The wrong party got locked up (or down)
Last week, the so –called 20/20 Bipartisan Justice Center, organized in 2015, gave the 45th President of the USA its Bipartisan Justice Award at the 150-year old HBCU, Benedict College, where I once worked as vice president of community development and external relations. I would have been the point person at the Columbia, SC based Benedict College for this event were I still there. I am glad I was not.
Students at the college were locked down in their dorms and not even allowed to eat lunch in the cafeteria during the period 45 was on campus. If I was a parent of a Benedict College student, I would have been mad as hell if my daughter was told she couldn’t leave her dorm room to protest against the POTUS if she desired. Among the purposes of education, with its academic freedom and constitutional right to free speech, is a student’s right to register, through peaceful protest, his or her dislike for those in power.
Faculty was told as well not to teach but not to be seen either. Classes were cancelled for the day. Out of 2,200 students, the college first reported that only 7 students actually attended the event (10 received invitations). A few days later the college upped the number in attendance to about 30, still less than 2% of the student population enrolled. The college offered the weak excuse that students were locked down for their own safety.
Some of us believe that the wrong party got locked up (or down).
At first brush, landing a president of the U.S. on campus seems like a public relations coup. But one who is racist, a white nationalist, xenophobic, and a pathological liar is another question.
First, let me be clear—any group that bestows upon the president any kind of “justice” award is not bi-partisan. What is just about the president making a mockery of lynching by declaring himself the victim of the same; flipping the bird at the U.S. House of Representatives by failing to provide witnesses and documents so this branch of government could carry out its constitutional and sworn to uphold duties; and committing an impeachable offense by asking the president of Ukraine to help dig up dirt on his chief rival for office, Joe Biden (or else military assistance appropriated by Congress would be withheld)?

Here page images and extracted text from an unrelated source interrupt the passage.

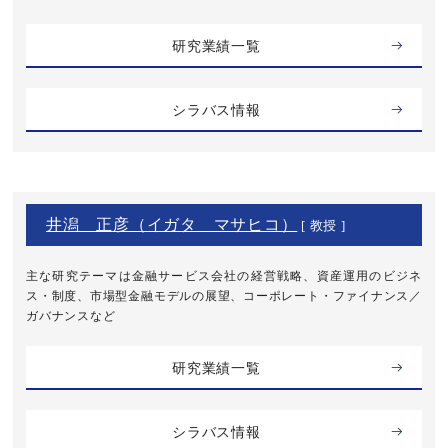
研究業績一覧
シラバス情報
井潟 正彦（イガタ マサヒコ）
[ 教授 ]
主な研究テーマは金融サービス会社の経営戦略、資産運用のビジネ
ス・制度、市場型金融モデルの展望、コーポレート・ファイナンス／
ガバナンスなど
研究業績一覧
シラバス情報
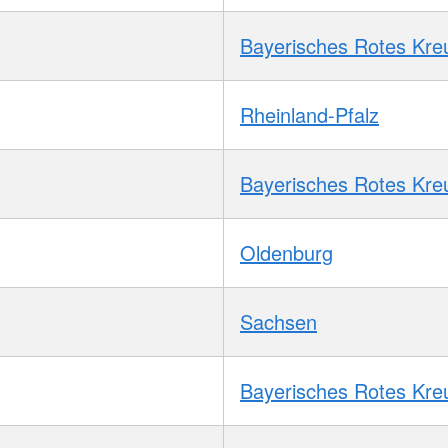
Bayerisches Rotes Kre
Rheinland-Pfalz
Bayerisches Rotes Kre
Oldenburg
Sachsen
Bayerisches Rotes Kre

Beyond the travesty of honoring the POTUS as a man of justice, and allowing him to exploit the optics of receiving an award at the venue of the black college honored last year as the HBCU of the year, was, seemingly, the lack of preparation on the part of Benedict College and the city of Columbia. The White House took over the event, restricting the guests list for the $40 a seat affair and bussing in Republicans from across the state so the president could have a friendly crowd.
Further, Mayor Stephen Benjamin initially got rolled by the GOP, first by agreeing to serve as a co-sponsor of the event. Later he rebounded in a manner that may have salvaged the event by booting out the so-called Bipartisan Justice Center from sponsorship. Then he persuaded Sen. Kamala Harris to participate after she withdrew in protest of the president receiving the award in the first place. By then, much of the damage had already been done. Benedict College and the city had been used and shamed by the White House.

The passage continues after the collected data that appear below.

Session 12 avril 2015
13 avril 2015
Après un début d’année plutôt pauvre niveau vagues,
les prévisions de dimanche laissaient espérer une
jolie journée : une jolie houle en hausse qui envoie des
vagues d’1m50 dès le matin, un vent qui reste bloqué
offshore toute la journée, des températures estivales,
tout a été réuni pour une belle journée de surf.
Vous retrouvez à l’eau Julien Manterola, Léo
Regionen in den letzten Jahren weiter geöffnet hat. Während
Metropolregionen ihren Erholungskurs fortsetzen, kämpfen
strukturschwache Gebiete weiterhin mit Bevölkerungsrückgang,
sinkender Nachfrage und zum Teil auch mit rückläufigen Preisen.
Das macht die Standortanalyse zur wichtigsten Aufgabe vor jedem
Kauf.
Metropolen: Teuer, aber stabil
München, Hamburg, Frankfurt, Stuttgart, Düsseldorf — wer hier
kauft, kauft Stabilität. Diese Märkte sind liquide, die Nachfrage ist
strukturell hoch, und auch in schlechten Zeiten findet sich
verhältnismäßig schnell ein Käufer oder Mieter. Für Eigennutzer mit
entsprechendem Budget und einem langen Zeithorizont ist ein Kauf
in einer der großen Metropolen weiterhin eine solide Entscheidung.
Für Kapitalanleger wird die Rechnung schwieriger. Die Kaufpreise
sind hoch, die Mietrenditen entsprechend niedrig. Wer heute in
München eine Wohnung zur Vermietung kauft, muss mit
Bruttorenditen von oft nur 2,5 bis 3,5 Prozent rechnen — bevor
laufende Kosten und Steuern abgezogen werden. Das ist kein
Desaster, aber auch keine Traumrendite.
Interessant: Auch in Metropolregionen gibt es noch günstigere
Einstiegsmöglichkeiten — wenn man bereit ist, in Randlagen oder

Presidents of HBCUs must be able to view real opportunities from political as well as financial lenses. They must carefully scrutinize invitations to determine what strings, if any, are attached. All that glitter is not gold. The ultimate solution is HBCUs need more philanthropy and higher levels of alumni giving from within the black community so they do not have to depend so much on external support.
But how many decades have black college presidents asked for this? Given that the black community is predicted to have zero wealth by 2053, and median wealth today for black college graduates is only $23,400, will this ever come to be? If HBCUs are worth saving (and they are), then the Black community must develop innovative and long-term funding strategies.

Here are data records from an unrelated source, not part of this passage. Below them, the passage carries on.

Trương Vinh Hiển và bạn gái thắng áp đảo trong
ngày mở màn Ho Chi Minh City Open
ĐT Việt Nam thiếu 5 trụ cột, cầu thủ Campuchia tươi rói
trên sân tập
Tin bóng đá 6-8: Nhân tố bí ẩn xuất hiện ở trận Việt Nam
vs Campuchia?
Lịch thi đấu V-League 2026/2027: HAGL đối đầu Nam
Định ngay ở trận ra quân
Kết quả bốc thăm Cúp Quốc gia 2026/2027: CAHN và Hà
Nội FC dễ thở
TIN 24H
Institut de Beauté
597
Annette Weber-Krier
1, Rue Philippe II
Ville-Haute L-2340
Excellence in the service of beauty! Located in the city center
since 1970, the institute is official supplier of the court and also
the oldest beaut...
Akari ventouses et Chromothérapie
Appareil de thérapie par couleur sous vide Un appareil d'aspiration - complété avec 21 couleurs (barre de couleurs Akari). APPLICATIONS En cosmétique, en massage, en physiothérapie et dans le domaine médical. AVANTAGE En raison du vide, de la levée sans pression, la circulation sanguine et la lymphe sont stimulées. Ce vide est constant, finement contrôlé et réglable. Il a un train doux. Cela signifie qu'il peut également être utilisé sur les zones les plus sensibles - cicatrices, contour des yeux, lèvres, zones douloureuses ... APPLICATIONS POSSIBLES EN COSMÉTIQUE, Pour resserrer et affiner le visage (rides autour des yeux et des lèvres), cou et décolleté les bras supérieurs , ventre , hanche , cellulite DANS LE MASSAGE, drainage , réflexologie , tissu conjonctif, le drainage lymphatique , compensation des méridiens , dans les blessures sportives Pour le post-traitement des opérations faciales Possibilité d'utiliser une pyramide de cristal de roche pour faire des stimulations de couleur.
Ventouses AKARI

Also, HBCU leaders must understand the politics of higher education, particularly the need to have the skillset among its senior leadership to comprehend politics on the local, state and national levels. Benedict College President Roslyn Clark Artis should have thought deeper about the downside of turning her campus over to an outside group to execute such a high profile event. Making the wrong call could cost dearly in the long run in terms of negative publicity.
Both the mayor and the college had different reasons and interests for having a high profile political event in Columbia, SC. The mayor wanted to be courted as a king maker for Democratic candidates seeking the presidential nomination. Who knows, perhaps, he even has his sights on a vice president nomination (Elizabeth Warren, if you’re listening).
The college needed this event to serve as a living laboratory for student learning on politics and criminal justice reform. Higher education institutions exist to educate students, and all events on campus, when classes are in session, must have clear educational goals and benefits to all students.
Something went awry—badly awry. The wrong party got locked up (or down)!